The FISH using the Athila/Tat probe was strongly hybridized at proximal to interstitial regions in almost all the chromosomes, and in this case, there was also no evident co-location with heterochromatic regions, although there were small AT- and GC-rich minor bands in very few chromosomes, i.e., without evident correlation with heterochromatin hotspots. In this case as well, the scattered signals (or dots) observed after FISH with Tekay/Del and Oryco probes are in agreement with the concept of dispersed localization of retroelements within plant genomes but without a dependence on co-localization with heterochromatin blocks. This Athila/Tat dispersion pattern, such as interstitial dots, has been described by Park et al. [67] in C. annuum. Using the Passiflora edulis for comparison, members of Ty3/Gypsy superfamily were the most accumulated, and their sequences appeared scattered along chromosomes, including at the pericentromeric regions [68]. In some Solanaceae species, such as tomato and peppers, elements of the Tekay/Del Gypsy superfamily had a scattered accumulation profile, as reported by Park et al. [68], with hybridization in chromosomes of Solanum lycopersicum (tomato) and Capsicum annuum (pepper), where pepper had a higher number of and intense signals than those observed in tomato.
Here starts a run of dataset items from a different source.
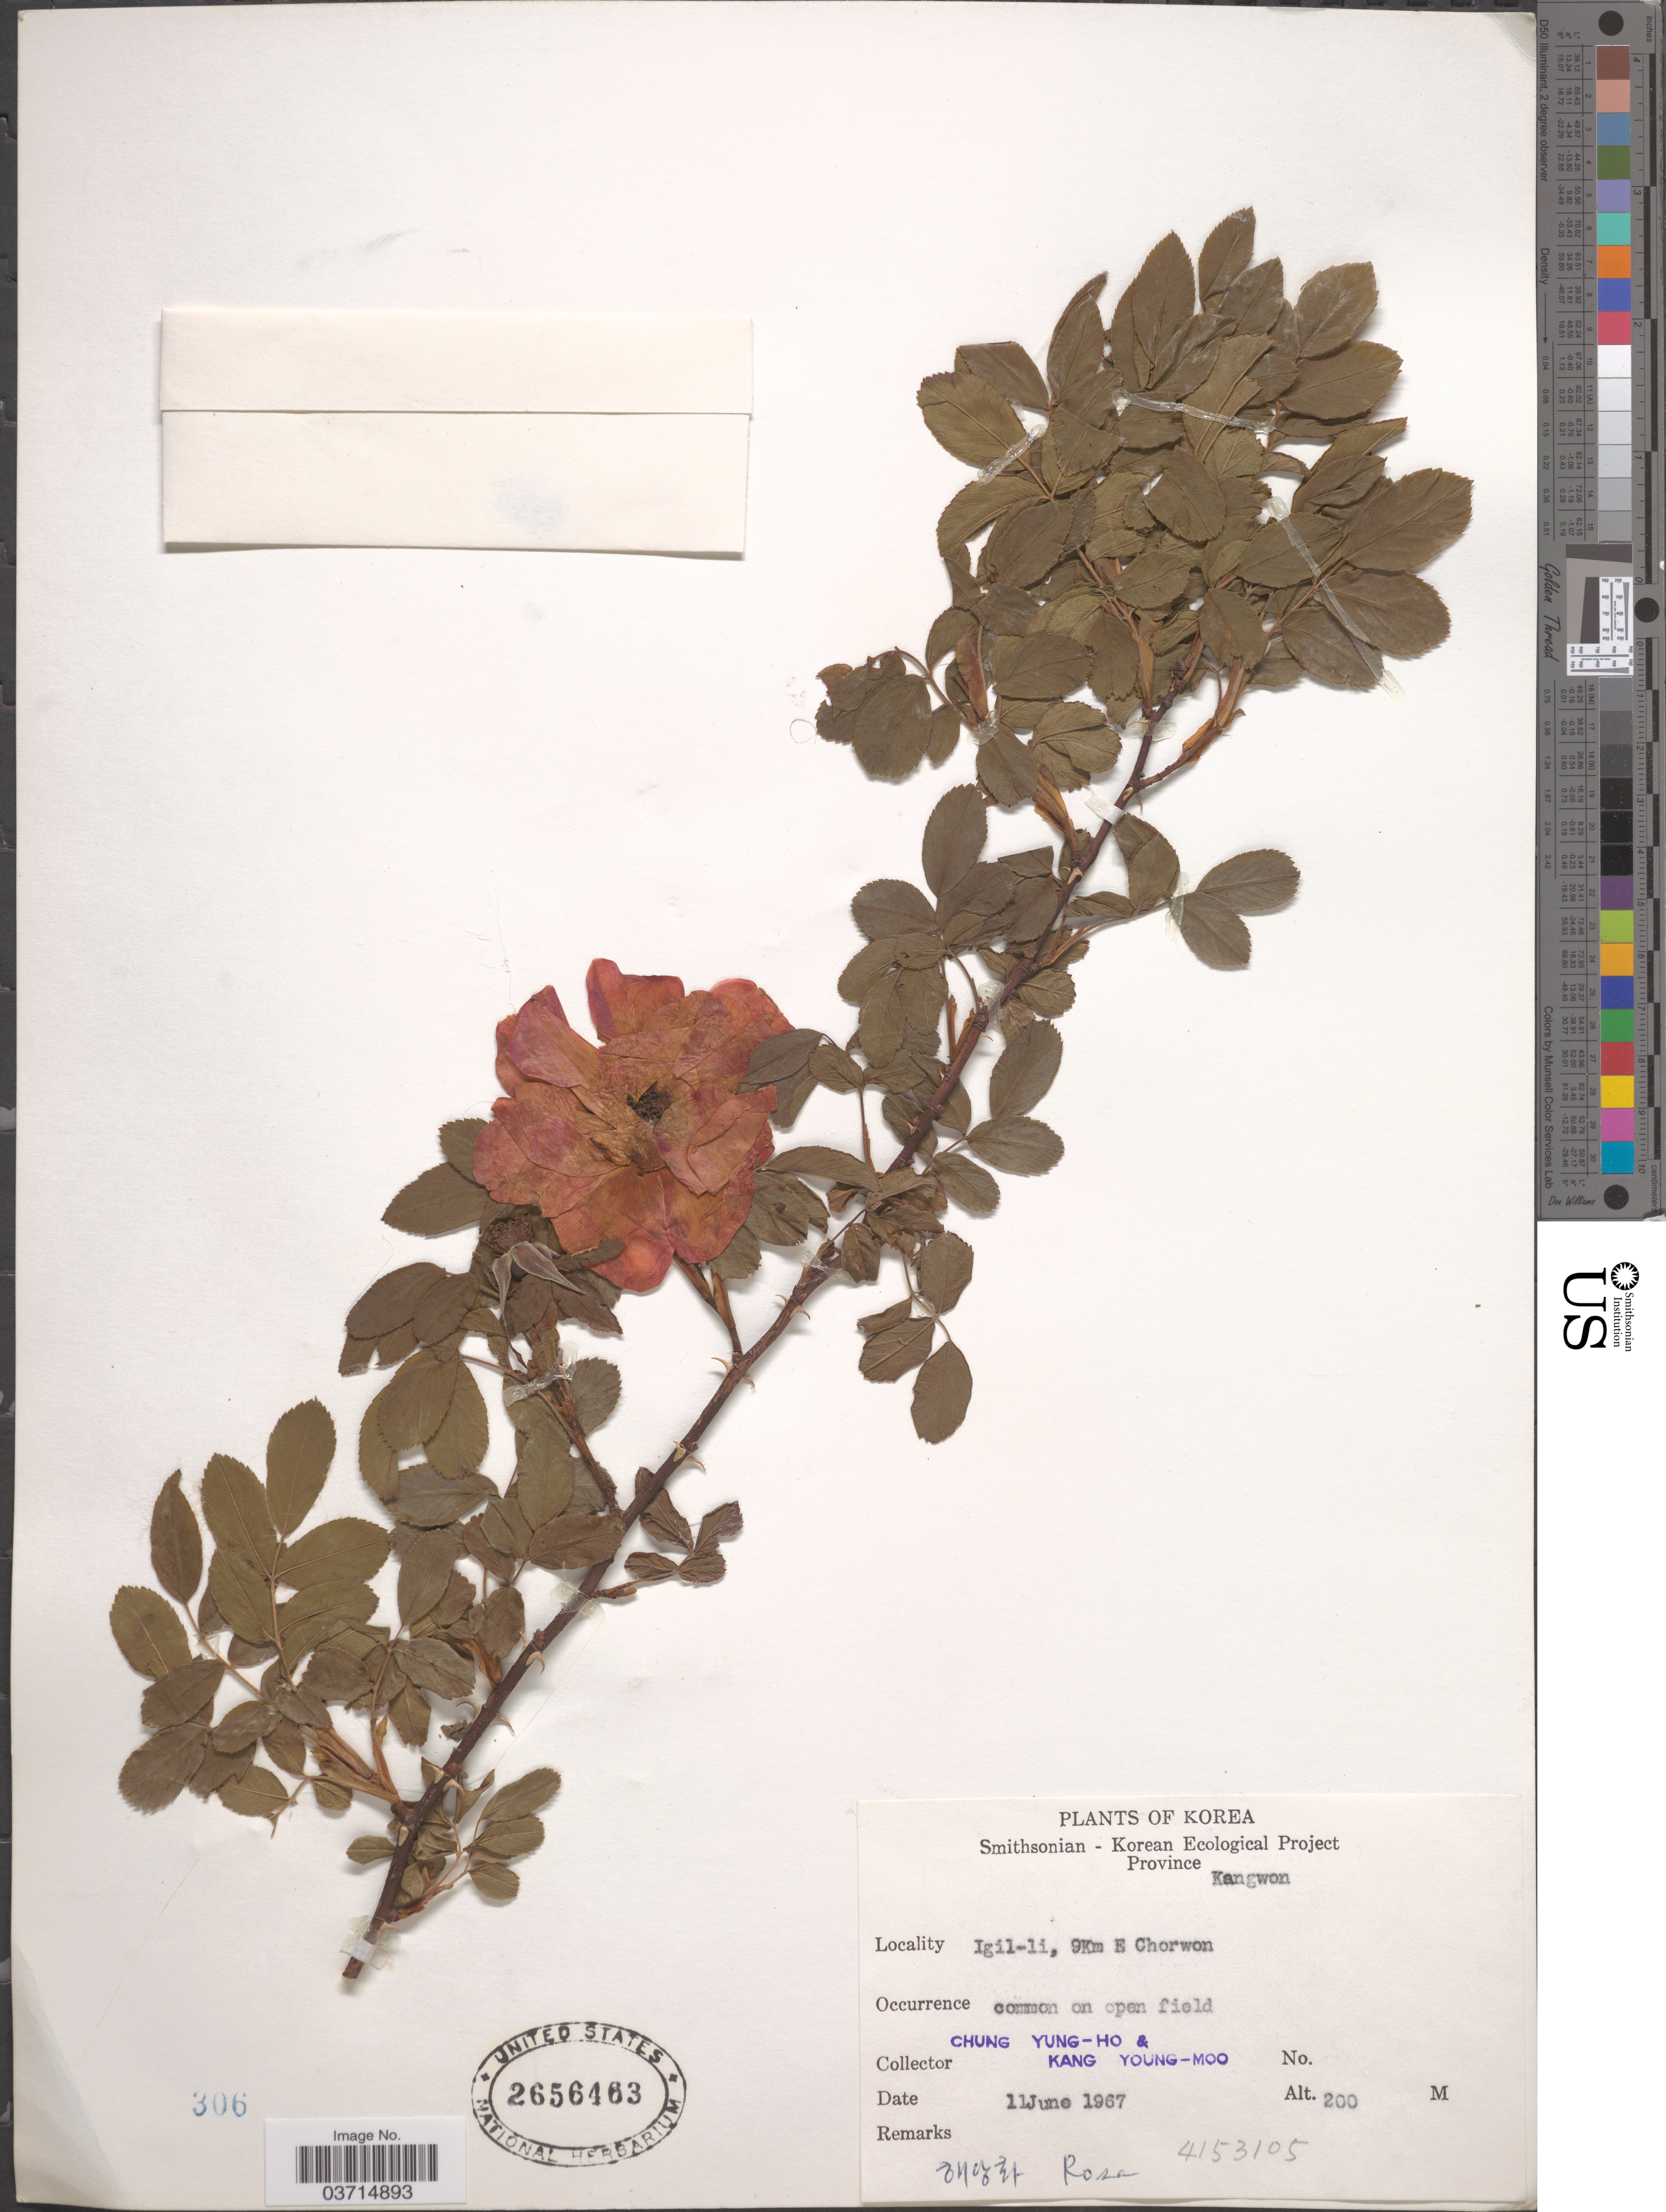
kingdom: Plantae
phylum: Tracheophyta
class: Magnoliopsida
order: Rosales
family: Rosaceae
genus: Rosa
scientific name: Rosa sp.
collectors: C. Yung-Ho & K. Young-Moo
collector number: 4153105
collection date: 1967-06-11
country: North Korea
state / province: Kangwon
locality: Igil-li, 9Km E Chorwon.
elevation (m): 200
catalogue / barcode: US 2656463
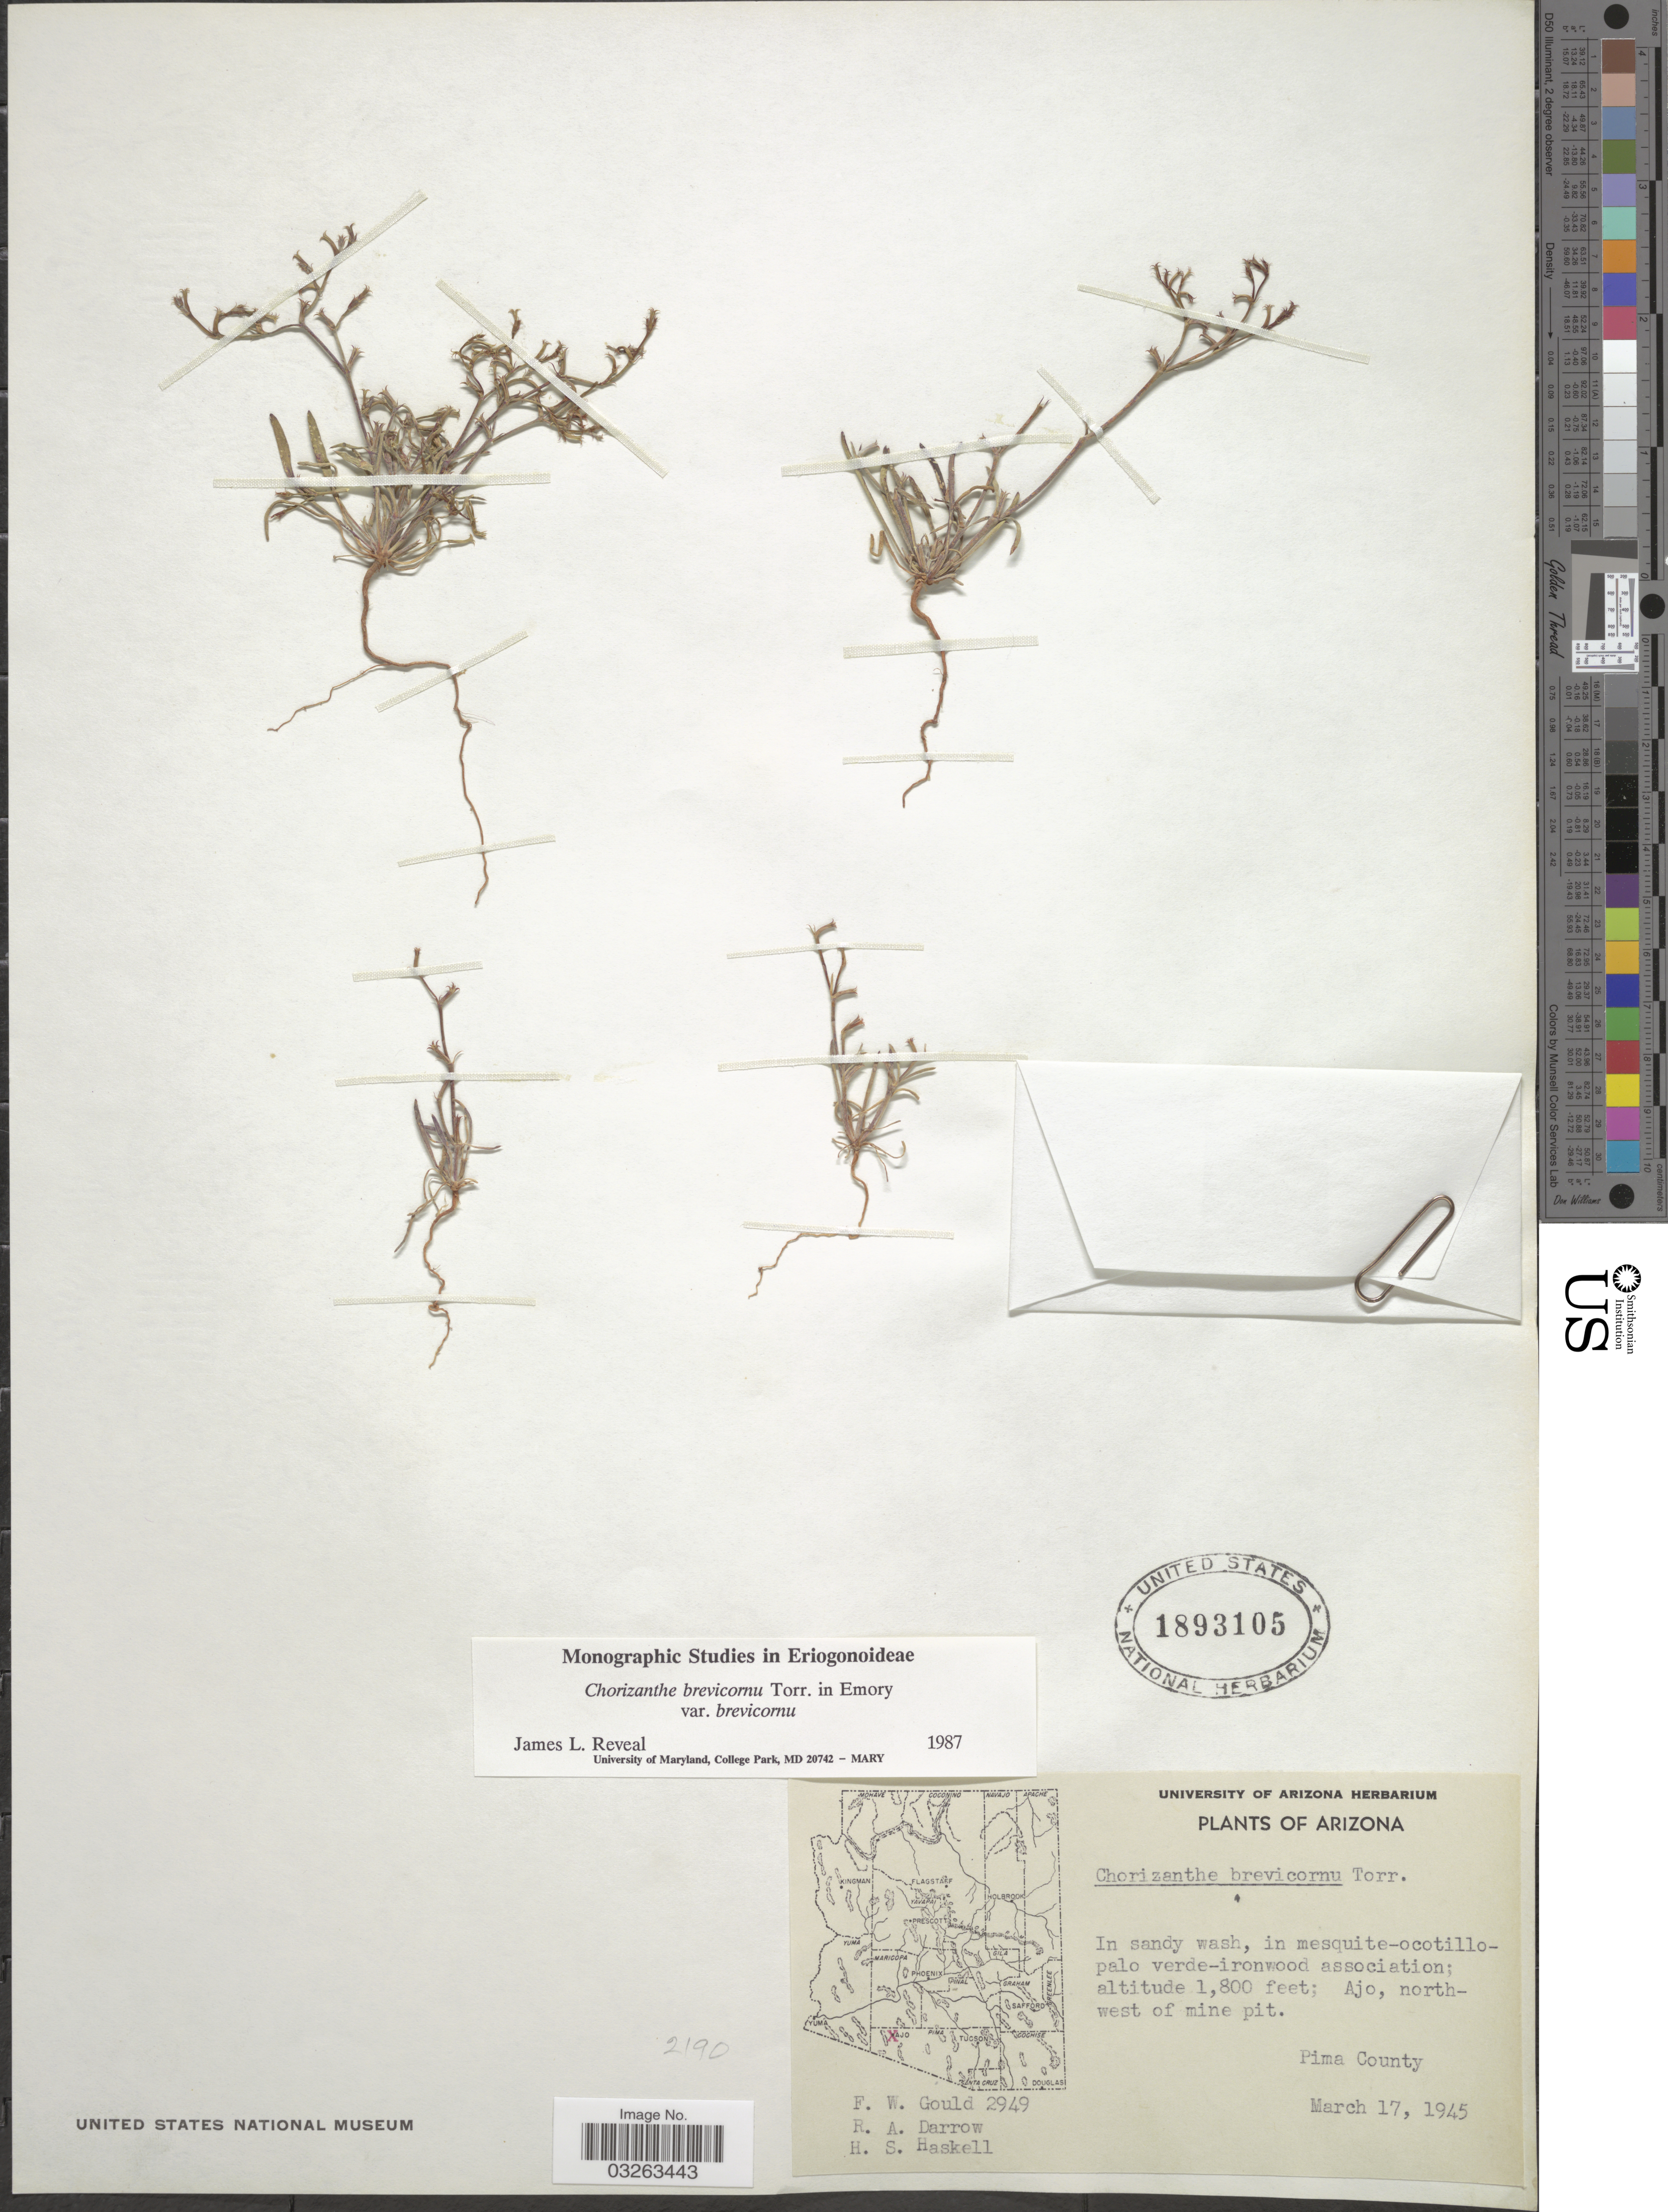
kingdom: Plantae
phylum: Tracheophyta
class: Magnoliopsida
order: Caryophyllales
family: Polygonaceae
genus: Chorizanthe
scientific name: Chorizanthe brevicornu var. brevicornu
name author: Torr.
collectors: F. W. Gould, R. A. Darrow & H. Haskell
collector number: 2949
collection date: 1945-03-17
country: United States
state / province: Arizona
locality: Ajo, northwest of mine pit. Pima County.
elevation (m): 549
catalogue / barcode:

Different from the other LTR-RT probes, the CRM probe exhibited intense signals in the proximal regions, associated with centromeres, and in Capsicum chromosomes, these regions were rich in CMA+ and DAPI+ signals. One notable exception is the Centromeric Retrotransposon lineage of Chromovirus (CRM or centromeric retrotransposon of maize), which occurs preferentially in proximal chromosome regions. CRMs carry particular domains called chromodomain (CHRomatin Organization MOdifer DOMAIN) and CR motifs that have a potential to interact with the CENH3 centromeric protein and to participate in the centromere function [69, 37]. FISH centromere signals using CRM family probes have been described in several plant species, for example in some monocotyledon groups [70, 71, 59], suggesting that besides association with specific centromeric proteins, this accumulation may also be associated with recombination-poor regions.